In 2013, whilst shopping on-line, a little thumbnail under ‘customers also bought these albums’ attracted my attention. Somewhere in the purchasing algorithm of Älgarnas Trädgård, Les Rallizes Dénudés and Daughters Of Albion, a strange fish eye lens cover that looked like a missing gem from 1968, grabbed my attention. So I clicked and bought Hair by Ty Segall and White Fence, very much a contemporary release. 5 years later I have over 30 albums by the sprawling universe mapped out by these two fascinating musicians.
Hair still stands not only as a great entry point for the work both Ty Segall and Tim Presley (who is White Fence) but as a fantastic counterpoint to the next collaborative instalment, the freshly released Joy.
Hair explored an exciting and vibrant psych rock, a melting pot of late 60s sixties signifiers that never felt anything other than totally genuine. The woozy Time, slowly morphing into soaring guitars and harmonies is a spectacular opener. Easy Ryder is a blueprint for some slacker lifestyle. And Tongues nails a killer groove that wraps up this 7-song collection in an easy to swallow 30-minute capsule.
So, in some ways, it would be completely fine to have another instalment of two friends getting back into the studio and cranking out a Hair Part 2. But that’s definitely not happened. A whole lot of water has passed under the bridge and the intervening years haven’t had either player running low on ideas. Segall has with almost alarming ease, continued to produce album after album of snarling hook laden rock music. Everything from visceral punk, to highly sophisticated orchestrated rock – even the odd Hot Chocolate version thrown in for good measure. For me though, Presley is the more interesting. He’s slowly grown out of his psych-wrapped tape hiss into a spiky minimal graphic version of pop. Working alongside Cate le Bon, his work has a new surface clarity. With the sonic rubble removed, there is still a wonderful strangeness at the heart of his music.

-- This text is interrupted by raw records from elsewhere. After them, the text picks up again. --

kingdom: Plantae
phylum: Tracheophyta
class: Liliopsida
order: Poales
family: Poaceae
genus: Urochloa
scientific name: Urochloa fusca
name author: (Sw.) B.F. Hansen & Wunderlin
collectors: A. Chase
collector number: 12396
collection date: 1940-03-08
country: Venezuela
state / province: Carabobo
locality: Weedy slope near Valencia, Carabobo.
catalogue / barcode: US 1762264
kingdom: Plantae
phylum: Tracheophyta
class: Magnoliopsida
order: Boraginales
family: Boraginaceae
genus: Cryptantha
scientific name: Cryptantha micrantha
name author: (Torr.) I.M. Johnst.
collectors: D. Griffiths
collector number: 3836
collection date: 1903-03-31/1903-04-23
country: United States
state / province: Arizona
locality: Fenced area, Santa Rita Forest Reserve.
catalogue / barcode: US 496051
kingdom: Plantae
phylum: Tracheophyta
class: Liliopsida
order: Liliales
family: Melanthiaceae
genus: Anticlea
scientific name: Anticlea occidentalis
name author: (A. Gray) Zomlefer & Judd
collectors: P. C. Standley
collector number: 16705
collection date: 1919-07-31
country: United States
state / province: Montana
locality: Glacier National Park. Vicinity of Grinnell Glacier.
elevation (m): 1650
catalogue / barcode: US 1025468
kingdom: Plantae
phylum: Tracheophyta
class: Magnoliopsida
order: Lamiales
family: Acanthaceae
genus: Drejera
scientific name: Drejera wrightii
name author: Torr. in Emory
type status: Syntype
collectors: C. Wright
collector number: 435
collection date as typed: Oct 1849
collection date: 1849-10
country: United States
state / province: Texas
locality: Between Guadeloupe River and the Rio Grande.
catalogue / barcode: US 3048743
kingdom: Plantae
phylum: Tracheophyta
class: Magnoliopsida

While Joy itself fits the same 30-minute footprint of its predecessor, that’s pretty much where the similarities end. Joy plays out like a modern interpretation of a host of late sixties albums that impossibly twist and turn at every step. The central idea being that the studio is a place to flesh out dozens of ideas and whittle everything down into a potent twisting hallucinatory suite.
In some ways, many of these twists happen quicker than they’d take to describe. Even the first track covers 4 or 5 distinct sections. Growing out of a slow fade in, Beginning starts out as an odd vocal harmony, then into a drum groove that peels into a glam rock crescendo, quickly unpicking itself – and all within 105 seconds.
Room Connector is a fleeting sonic corridor that leads to the Arthur Lee flavoured Body Behaviour. It’s hard not to consider The Beatles vibe of Good Boy as growing out of a conversation with the dog and cat on the sleeve. The watery explosion of Grin Without Smile, and the doggie growls and manic beat of Other Way, and Prettiest Dog signal the disc gloriously beginning to lose its mind.
Do Your Hair flies off in a charmingly naïve tangent before tripping into She Is Gold. At a shade over 5 minutes, this tune almost falls over itself in the space it has created. The bizarre drumming, the cats-meowing keyboards – before segueing into a headless Tyrannosaurs Rex thrash. Tommy’s Place is another lunatic mantra, complete with whacky electronics tracing the drum.
My Friend, the closer, comes on like the reward at the end of this journey through a pair of burning brains. A lower-case psychedelic torch song with sitar-like treatments. This is the spaced-out ballad acting as the come down. But the real deal comes in the second half of this track. A truly gorgeous Love flavoured groove blooms into HD widescreen. Its beautiful layering fades out to signal the end of this spiky knotted journey, just as the thought occurs you don’t want it to.
Interviewing Presley a year ago, he discussed his preference for:
“putting tuxedos on ugly words and making beautiful words dirty.”
It’s clear this strategy, married with Segall’s creativity helps this album construct a thoroughly welcome but at the same time baffling atmosphere.
Joy is a complex, hard-to-pin-down album for sure, and in many ways another example of the music both Segall and Presley are compelled to make. Joy, like Hair, like DRINKS, like W-X, like The WiNK is zipped into Segall’s Manipulator, Freedom’s Goblin and the second Ty Segall album. Another welcome instalment to add to an ever-growing high-quality pile…
Joy has too many ideas, too many things to try and gives itself a creative mountain to climb – to attempt to the whole thing in no time at all. The results are glorious, absurdly fucked and all the more amazing for it.